DESCRIPTION OF THE TASK:
Copy the items word for word, from their first line through the line containing "To the nearest percent, what is the average", with both of those lines included.

LISTED RECORDS:
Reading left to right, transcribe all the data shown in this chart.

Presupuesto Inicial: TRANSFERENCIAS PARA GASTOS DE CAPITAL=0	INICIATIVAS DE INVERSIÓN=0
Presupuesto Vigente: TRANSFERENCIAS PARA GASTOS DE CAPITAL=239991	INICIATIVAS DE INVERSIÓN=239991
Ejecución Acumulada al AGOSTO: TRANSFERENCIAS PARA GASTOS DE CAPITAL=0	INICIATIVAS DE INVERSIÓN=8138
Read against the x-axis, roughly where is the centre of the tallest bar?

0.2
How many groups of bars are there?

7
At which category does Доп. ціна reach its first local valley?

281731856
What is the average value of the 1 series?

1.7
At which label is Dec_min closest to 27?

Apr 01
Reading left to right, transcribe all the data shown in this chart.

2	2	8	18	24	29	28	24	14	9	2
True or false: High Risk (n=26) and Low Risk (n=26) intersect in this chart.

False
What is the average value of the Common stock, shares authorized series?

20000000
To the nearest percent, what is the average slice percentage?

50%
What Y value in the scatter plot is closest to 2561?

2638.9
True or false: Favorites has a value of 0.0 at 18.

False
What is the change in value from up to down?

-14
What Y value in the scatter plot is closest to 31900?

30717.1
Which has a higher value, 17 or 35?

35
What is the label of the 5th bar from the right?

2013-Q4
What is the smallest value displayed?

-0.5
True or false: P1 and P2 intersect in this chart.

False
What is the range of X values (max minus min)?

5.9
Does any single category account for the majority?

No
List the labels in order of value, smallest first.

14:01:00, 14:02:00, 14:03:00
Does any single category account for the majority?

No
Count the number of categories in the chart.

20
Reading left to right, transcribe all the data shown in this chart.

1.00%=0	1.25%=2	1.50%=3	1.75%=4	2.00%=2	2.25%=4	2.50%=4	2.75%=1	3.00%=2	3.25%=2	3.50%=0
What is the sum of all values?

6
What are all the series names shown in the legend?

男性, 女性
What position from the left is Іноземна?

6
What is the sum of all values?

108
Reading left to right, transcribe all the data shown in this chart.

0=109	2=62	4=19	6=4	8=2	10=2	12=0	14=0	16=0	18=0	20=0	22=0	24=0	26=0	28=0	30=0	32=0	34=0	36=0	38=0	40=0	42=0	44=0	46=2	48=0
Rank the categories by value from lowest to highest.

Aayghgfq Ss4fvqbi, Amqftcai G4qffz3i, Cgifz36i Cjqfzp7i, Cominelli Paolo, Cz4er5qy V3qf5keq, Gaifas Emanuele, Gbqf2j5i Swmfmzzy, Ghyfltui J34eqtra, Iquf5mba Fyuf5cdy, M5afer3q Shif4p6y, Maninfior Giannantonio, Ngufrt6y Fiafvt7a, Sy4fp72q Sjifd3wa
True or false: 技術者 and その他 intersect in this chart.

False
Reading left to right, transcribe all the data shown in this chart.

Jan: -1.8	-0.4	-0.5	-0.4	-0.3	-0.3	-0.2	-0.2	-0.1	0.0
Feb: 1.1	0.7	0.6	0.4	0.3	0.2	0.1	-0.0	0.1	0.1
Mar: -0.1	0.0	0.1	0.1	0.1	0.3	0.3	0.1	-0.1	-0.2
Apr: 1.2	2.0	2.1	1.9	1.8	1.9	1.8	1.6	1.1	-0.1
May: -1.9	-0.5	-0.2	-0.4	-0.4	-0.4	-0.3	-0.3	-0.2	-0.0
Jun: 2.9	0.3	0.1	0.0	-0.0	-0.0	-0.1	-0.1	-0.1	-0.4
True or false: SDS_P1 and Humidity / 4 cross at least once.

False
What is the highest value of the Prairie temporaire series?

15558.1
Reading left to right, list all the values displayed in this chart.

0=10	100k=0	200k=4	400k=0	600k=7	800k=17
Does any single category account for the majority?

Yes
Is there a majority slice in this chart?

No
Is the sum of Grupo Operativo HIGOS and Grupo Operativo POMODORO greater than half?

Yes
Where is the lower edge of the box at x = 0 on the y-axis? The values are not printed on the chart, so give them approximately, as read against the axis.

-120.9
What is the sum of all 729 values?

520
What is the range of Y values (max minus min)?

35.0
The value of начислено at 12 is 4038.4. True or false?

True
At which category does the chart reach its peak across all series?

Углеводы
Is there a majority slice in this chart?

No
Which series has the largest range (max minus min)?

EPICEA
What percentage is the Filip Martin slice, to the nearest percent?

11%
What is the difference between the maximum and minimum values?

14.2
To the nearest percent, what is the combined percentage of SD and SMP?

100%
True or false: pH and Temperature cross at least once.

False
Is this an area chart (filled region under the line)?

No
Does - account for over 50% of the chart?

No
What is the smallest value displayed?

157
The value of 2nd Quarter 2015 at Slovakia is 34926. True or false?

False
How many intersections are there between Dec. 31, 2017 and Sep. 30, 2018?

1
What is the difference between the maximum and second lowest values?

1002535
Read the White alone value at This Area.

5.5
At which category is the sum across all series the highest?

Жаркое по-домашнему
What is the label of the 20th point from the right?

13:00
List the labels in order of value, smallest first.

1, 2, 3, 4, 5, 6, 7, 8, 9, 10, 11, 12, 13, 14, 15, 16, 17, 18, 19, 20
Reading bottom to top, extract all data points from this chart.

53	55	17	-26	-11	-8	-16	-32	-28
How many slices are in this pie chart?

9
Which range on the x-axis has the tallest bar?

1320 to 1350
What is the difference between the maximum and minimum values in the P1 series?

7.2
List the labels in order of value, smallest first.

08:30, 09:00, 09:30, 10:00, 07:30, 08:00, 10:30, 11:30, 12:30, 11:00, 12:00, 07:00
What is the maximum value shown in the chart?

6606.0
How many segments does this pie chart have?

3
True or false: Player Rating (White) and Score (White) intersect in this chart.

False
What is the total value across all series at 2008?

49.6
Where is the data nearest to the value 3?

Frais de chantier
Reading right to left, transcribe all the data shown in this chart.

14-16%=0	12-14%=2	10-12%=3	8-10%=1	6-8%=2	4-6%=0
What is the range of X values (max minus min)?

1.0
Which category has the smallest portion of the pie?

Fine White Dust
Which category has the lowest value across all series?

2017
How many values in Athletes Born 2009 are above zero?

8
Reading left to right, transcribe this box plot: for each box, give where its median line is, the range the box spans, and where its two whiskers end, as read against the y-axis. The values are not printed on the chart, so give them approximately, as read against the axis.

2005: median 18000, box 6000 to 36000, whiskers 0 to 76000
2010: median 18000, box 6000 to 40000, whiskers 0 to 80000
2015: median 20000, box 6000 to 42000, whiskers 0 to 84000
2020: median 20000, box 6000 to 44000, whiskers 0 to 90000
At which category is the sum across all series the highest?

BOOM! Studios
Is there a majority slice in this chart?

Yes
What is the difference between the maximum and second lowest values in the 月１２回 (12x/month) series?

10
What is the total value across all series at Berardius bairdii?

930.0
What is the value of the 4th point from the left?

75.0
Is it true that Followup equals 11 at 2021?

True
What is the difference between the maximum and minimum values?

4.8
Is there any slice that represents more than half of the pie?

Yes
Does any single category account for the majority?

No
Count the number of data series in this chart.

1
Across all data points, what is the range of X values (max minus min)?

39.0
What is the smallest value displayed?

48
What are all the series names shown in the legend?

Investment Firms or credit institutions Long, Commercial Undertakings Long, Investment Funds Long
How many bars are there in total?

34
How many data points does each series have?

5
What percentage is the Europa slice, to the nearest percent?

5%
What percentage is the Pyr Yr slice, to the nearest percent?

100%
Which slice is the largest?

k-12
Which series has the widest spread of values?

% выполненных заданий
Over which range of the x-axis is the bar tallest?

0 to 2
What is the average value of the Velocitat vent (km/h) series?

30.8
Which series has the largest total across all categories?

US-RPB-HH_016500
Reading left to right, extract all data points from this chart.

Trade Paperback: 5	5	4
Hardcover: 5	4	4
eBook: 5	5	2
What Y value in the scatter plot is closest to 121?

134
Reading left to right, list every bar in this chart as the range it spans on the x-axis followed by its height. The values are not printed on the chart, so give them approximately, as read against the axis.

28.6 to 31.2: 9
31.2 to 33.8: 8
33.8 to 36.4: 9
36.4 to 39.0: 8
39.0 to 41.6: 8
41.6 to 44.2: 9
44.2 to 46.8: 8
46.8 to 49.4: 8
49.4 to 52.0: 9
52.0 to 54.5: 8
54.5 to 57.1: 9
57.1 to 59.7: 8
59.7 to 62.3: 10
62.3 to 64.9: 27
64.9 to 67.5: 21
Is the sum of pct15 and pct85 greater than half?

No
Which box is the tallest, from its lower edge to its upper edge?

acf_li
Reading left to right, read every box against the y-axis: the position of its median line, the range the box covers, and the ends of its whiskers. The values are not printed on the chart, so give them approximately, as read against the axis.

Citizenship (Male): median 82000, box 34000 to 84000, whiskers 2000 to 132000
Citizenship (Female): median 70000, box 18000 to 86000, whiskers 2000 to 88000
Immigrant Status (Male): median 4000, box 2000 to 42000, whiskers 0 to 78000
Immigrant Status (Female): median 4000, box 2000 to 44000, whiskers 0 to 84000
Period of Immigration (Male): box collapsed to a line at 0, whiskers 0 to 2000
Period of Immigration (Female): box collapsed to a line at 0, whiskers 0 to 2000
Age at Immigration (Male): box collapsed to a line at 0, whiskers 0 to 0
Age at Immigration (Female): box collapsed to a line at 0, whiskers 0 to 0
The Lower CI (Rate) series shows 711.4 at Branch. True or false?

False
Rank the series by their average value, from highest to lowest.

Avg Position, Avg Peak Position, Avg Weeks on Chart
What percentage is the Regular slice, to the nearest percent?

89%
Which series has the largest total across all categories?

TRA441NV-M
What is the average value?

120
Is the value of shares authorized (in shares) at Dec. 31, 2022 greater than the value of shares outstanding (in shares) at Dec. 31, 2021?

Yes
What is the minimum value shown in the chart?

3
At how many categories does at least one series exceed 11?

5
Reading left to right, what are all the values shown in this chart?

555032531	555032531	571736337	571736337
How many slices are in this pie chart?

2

RESULT OF THIS TASK:
Reading left to right, transcribe all the data shown in this chart.

Presupuesto Inicial: TRANSFERENCIAS PARA GASTOS DE CAPITAL=0	INICIATIVAS DE INVERSIÓN=0
Presupuesto Vigente: TRANSFERENCIAS PARA GASTOS DE CAPITAL=239991	INICIATIVAS DE INVERSIÓN=239991
Ejecución Acumulada al AGOSTO: TRANSFERENCIAS PARA GASTOS DE CAPITAL=0	INICIATIVAS DE INVERSIÓN=8138
Read against the x-axis, roughly where is the centre of the tallest bar?

0.2
How many groups of bars are there?

7
At which category does Доп. ціна reach its first local valley?

281731856
What is the average value of the 1 series?

1.7
At which label is Dec_min closest to 27?

Apr 01
Reading left to right, transcribe all the data shown in this chart.

2	2	8	18	24	29	28	24	14	9	2
True or false: High Risk (n=26) and Low Risk (n=26) intersect in this chart.

False
What is the average value of the Common stock, shares authorized series?

20000000
To the nearest percent, what is the average slice percentage?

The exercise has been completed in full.